In T20, offspinners retain some relevance, useful for matchups against left-handers, or for bowling darts in the powerplay. In ODIs, not so much. In all three formats, to be one now is to kind of slip in "offspinner" as the designation behind something shinier, more useful, more efficient, as that one-percenter skill that stands them out.

In fact, here's a crystal-clear illustration of how offspin is no longer the main thing offspinners are expected to do. Between 2005 and 2014, the top ten wicket-taking offies scored 6149 Test runs between them, at 18.63: honest-to-goodness lower-order numbers of players who were primarily bowlers. The top ten since 2015 have 26,623 runs at 31.24 (and even excluding Root, 15,953 runs at 24.88) - the stats of solid allrounders.

Having said all this, it's not like their absence is some gaping wound at the heart of the game. I mean, they're offspinners. Nobody gets wistful about the slow fade of bank tellers from their lives, do they? And if we're being honest, spin has been great to watch in the meantime. Leggies rule, and no one will ever complain about too much legspin, though some more in Tests wouldn't hurt. There's a new breed of finger-mystery-carrom-ball spinners. SLAs might also be undergoing a sneaky reboot. And you can probably intuit that, like AI, ambidextrous spin is the dark, rampant future.

So, spin is fine. But perhaps what we - maybe just me - miss the most is the doosra itself. Because has any one delivery transformed a constituency as much as this in the modern age? The offspinner was always worthy, but in a humdrum sort of way, boring batters out with broadly orthodox and honest means. With the doosra, they were suddenly armed with a tool for outright deception. Think back to when you first learnt that essential life lesson, that lying isn't always a bad thing. Remember how thrilling that was? Well, this was that. Life could never be the same again.

It says everything about the two kinds of spin that it took offspin nearly a century longer than legspin to get this, but when it arrived, in the mid-'90s with Saqlain Mushtaq, man alive, was it worth it. None of us can truly know what it was like when the googly was first unleashed, but no way could it have matched this.

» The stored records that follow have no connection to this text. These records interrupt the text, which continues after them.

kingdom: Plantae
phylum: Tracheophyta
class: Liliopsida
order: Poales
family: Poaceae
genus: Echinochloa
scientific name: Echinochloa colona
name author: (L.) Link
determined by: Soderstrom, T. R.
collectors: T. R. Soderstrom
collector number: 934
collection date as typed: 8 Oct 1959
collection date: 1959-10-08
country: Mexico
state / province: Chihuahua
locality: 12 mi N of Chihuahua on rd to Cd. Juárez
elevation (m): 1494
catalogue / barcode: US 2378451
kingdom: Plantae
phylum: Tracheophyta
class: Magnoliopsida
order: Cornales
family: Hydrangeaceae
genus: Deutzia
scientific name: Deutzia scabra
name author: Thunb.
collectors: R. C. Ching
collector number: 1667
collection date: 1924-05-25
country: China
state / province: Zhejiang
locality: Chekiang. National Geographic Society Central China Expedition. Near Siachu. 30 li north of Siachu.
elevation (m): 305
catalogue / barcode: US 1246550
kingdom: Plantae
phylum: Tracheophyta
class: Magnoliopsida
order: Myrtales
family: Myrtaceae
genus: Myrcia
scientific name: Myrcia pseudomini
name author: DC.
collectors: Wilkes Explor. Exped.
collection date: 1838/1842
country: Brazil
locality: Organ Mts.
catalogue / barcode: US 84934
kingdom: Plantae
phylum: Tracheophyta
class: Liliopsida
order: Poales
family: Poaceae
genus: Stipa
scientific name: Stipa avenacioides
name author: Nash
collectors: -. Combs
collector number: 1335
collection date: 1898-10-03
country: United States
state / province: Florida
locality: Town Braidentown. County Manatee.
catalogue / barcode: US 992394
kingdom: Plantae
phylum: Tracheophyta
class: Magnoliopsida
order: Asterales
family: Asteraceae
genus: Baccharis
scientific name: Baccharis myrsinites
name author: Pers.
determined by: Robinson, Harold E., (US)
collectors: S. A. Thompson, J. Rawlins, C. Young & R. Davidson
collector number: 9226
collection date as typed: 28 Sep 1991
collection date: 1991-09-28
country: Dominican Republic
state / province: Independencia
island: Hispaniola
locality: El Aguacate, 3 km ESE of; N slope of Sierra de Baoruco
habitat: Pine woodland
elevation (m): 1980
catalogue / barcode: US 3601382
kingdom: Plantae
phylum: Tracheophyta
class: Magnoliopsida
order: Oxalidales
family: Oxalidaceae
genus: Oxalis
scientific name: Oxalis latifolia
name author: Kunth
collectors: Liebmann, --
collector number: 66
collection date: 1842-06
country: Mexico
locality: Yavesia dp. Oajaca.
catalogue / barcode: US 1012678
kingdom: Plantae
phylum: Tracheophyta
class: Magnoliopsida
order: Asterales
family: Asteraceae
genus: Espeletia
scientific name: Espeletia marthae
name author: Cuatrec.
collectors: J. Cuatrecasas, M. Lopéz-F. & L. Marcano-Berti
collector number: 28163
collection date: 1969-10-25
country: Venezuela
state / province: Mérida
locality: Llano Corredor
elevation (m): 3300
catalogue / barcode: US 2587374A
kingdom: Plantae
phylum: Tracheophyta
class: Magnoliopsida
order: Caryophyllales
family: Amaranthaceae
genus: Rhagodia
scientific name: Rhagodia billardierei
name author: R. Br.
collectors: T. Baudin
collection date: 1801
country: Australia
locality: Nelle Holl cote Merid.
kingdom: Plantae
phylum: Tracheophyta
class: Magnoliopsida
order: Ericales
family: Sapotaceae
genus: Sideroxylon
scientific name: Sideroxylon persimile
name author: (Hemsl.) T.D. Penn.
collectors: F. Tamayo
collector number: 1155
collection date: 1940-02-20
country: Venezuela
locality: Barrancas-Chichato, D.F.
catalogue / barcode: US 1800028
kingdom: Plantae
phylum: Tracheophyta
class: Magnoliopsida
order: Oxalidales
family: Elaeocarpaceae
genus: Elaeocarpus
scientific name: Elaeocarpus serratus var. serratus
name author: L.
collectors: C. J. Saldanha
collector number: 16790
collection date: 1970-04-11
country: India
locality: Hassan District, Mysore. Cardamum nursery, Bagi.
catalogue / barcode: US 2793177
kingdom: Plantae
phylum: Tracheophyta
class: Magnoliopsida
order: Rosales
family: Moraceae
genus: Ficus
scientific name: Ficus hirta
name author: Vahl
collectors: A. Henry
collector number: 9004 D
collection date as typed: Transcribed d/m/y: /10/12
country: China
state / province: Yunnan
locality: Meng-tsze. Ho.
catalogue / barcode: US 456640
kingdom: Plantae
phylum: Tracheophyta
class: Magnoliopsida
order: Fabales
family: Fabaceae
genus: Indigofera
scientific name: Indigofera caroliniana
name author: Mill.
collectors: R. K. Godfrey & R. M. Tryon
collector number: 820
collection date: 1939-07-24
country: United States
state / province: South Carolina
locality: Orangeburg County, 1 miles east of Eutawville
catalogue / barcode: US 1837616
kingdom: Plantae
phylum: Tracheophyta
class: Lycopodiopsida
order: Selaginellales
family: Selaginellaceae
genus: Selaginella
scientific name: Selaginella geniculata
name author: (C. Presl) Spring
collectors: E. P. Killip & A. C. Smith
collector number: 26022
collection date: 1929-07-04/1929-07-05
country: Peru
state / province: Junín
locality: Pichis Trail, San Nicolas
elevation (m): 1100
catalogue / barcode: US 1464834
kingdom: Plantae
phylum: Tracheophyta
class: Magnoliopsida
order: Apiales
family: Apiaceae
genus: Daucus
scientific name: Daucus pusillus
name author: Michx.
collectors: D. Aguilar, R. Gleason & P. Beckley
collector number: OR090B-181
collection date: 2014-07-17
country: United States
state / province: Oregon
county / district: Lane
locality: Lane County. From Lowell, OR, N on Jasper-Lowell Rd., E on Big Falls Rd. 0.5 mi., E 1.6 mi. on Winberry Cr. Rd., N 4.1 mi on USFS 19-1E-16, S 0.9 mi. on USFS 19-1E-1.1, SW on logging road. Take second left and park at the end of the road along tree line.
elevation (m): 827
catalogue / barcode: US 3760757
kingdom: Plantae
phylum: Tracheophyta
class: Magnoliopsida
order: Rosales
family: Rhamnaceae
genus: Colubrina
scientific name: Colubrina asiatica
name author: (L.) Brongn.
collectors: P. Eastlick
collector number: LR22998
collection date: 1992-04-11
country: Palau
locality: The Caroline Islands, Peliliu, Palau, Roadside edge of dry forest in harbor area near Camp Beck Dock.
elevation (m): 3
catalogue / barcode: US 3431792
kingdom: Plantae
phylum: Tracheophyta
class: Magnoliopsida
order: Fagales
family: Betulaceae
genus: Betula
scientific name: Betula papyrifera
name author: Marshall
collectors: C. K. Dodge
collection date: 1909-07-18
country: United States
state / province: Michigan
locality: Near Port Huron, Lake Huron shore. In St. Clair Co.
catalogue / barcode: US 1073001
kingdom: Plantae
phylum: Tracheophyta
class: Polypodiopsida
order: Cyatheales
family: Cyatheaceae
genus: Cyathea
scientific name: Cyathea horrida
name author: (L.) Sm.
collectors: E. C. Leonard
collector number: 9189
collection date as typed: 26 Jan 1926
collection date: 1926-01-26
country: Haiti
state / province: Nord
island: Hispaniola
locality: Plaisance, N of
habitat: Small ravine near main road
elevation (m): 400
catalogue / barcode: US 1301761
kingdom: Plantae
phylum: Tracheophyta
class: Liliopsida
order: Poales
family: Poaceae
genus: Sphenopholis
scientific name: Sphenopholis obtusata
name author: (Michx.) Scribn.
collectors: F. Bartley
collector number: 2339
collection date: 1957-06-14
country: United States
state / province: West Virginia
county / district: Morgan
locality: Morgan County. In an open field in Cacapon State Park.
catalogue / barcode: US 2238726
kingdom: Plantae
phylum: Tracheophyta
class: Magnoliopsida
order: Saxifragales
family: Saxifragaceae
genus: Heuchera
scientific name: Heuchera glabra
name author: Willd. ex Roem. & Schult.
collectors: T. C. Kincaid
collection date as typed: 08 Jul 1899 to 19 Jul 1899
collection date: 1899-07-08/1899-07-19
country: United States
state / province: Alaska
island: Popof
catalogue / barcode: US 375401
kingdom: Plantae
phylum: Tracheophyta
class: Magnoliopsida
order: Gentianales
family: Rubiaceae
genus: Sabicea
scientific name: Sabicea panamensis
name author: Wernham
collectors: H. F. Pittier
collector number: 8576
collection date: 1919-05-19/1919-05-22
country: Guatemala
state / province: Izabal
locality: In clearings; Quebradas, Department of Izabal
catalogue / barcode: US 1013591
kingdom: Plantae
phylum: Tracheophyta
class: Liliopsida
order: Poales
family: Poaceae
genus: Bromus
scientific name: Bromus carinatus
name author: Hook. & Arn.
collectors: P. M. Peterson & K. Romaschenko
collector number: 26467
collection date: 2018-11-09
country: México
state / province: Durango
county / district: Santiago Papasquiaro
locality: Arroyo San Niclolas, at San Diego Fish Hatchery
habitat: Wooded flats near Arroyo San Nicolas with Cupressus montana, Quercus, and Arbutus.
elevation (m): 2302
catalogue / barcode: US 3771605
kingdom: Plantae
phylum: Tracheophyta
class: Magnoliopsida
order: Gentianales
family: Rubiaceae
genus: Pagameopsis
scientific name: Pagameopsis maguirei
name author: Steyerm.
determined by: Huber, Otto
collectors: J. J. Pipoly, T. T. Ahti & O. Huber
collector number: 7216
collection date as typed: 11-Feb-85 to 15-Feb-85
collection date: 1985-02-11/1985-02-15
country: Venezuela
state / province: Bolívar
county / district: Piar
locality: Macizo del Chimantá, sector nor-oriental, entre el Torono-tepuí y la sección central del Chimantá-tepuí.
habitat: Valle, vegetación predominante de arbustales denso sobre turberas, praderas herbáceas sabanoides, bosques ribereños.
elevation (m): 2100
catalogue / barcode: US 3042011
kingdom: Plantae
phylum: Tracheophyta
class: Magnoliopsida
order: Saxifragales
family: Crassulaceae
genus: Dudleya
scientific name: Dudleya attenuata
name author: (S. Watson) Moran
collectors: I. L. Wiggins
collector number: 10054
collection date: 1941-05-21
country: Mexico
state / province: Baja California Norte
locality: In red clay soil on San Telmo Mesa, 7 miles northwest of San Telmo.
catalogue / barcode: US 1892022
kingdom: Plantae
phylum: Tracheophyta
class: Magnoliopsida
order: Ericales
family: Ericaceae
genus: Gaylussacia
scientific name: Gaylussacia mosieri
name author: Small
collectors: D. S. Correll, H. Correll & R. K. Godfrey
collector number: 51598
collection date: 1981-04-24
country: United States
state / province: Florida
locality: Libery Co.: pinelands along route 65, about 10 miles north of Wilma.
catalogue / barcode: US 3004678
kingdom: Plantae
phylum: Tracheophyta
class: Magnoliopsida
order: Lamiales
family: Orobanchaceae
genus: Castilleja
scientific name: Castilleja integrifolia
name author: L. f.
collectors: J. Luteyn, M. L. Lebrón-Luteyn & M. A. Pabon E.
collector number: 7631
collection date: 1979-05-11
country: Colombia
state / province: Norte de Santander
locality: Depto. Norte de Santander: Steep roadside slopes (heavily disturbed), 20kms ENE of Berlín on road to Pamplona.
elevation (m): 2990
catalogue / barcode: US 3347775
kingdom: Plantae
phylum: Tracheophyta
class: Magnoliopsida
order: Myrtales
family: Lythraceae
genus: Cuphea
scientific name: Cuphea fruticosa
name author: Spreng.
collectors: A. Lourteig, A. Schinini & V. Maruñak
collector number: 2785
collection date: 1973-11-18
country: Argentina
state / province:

In those early sightings especially, people were losing their minds not knowing what to do. Batters top, middle and lower were all falling over, in disbelief and in something approaching disgust, at having been so thoroughly grifted by a mere offie. Commentators didn't know what it was, a topspinner, a drifter, the one that goes straight on, but all, as one, were marvelling at it. And the name itself, this most mundane and functional of words, assuming an aura. Imagine, a mere instruction from Moin Khan to bowl the other one, now exoticised and weaponised like a lost word from a great Mughal poem or a heroic tactic from some epic colonial battle. This is how chicken tikka masala became a thing, right? Anyway, power in the game was changing hands and the doosra felt like an inside joke, a little sniggering prank from those who were now running the game on those who had once run it.

For a while, offspinners strutted the earth like they owned it, and if the collateral damage was that even part-timers were transformed, then sure, we could live with that. The early-to-mid-2000s was a time of dead surfaces across the subcontinent unlike, say, India, Bangladesh or Sri Lanka now. The doosra, we understood, was the offspinner's Swiss Army knife, their essential survival tool.

It lived fast but it faded quick too. Murali's doosra doesn't count in the lineage because he was, essentially, a wristspinner, but Saqlain himself and then the likes of Harbhajan after him, started relying on it too much, stripping away its mystery. Ajmal, by the time he was reported, had also been bowling it to death.

Which leaves to its credit some YouTube nostalgia and, albeit indirectly, fewer suspect actions. Between 2005 and the end of 2014, umpires reported 91 suspect actions to the ICC. Since 2015, there have been 58. Also, less toxic discourse. The clampdown ended up affecting mostly those who bowled the doosra but in its reliance on science and process, in its cold bureaucratic approach to each case, the ICC deflated the moral hyperventilating that had marked the matter for decades.

And that is something we definitely don't miss.